Serious and casual job searchers hoping for better paychecks elsewhere should remember a couple things about their job hunt, experts say. For one thing, don’t underestimate the power of a good-looking resume and enthusiastic, well-written cover letter, says Martha Coven, author of Writing on the Job.
In the next steps, the job interview in all likelihood will boil down to some common themes that applicants need to explicitly and implicitly address, according to the job search site Glassdoor.com.
For starters, follow-up emails help, especially if it’s a close-run race between the final candidates. It shows you’re engaged and really want the job.
What’s more, the job interviewer will want to get a sense about whether they will enjoy working with an applicant, if the applicant is truly excited about the job opening, and if they have the skills and experience to do the job.

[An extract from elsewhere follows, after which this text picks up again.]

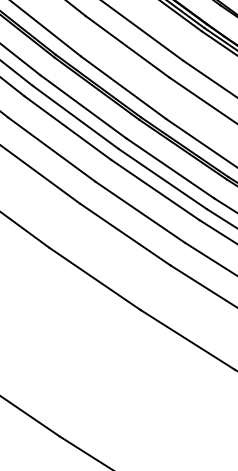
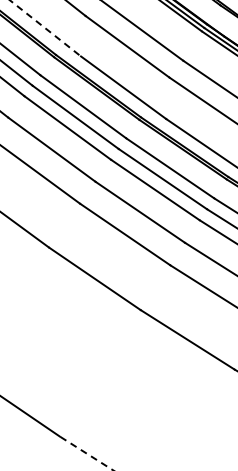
line at (45, 28): solid -> dashed
line at (86, 453): solid -> dashed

Negotiating salary comes with an array of considerations, according to Indeed.com. That includes research on going rates and geography to account for cost of living.
But experts at the site advise applicants to aim for the top of the range and be confident in the ask. Feel free to rehearse it ahead of time with a friend, they note. It shows you put a high value on your own services, and takes into account the tight labor market. (Unemployment is currently hovering at 3.6%.)
“A worker may prefer their current job because they like their boss and co-workers, have good and/or better promotional prospects and also believe they have better job security. ”
Of course, there’s plenty of reasons why a person would want to stay where they are — like having a good boss, room for growth, good co-workers and, in some cases, job security.
But you can still undertake that pay raise negotiation, said Andres Lares, managing partner at the Shapiro Negotiations Institute, a consulting firm that trains on sales and negotiation skill.
Come prepared with the thought-over, practiced pitch, Lares said. That means highlighting the accomplishments already carried out, but it’s also about communicating the ways you can continue to bring added value to the company.
While Lares noted that salary is always up for negotiation, he said people should be open to other options to improve the total package.
Maybe the money ask might be harder than hoped, but other parts of a job can be negotiated too, including title, benefits, time off and various fringe benefits like expensed commuting and mobile-phone costs.
Kochhar, Parker and Igielnik suggested people are keen to improve their circumstances, as the cost of living continues to rise. “Perhaps not coincidentally, Americans cited low pay as one of the top reasons why they quit their job last year in a Pew Research Center survey conducted in February 2022,” they added.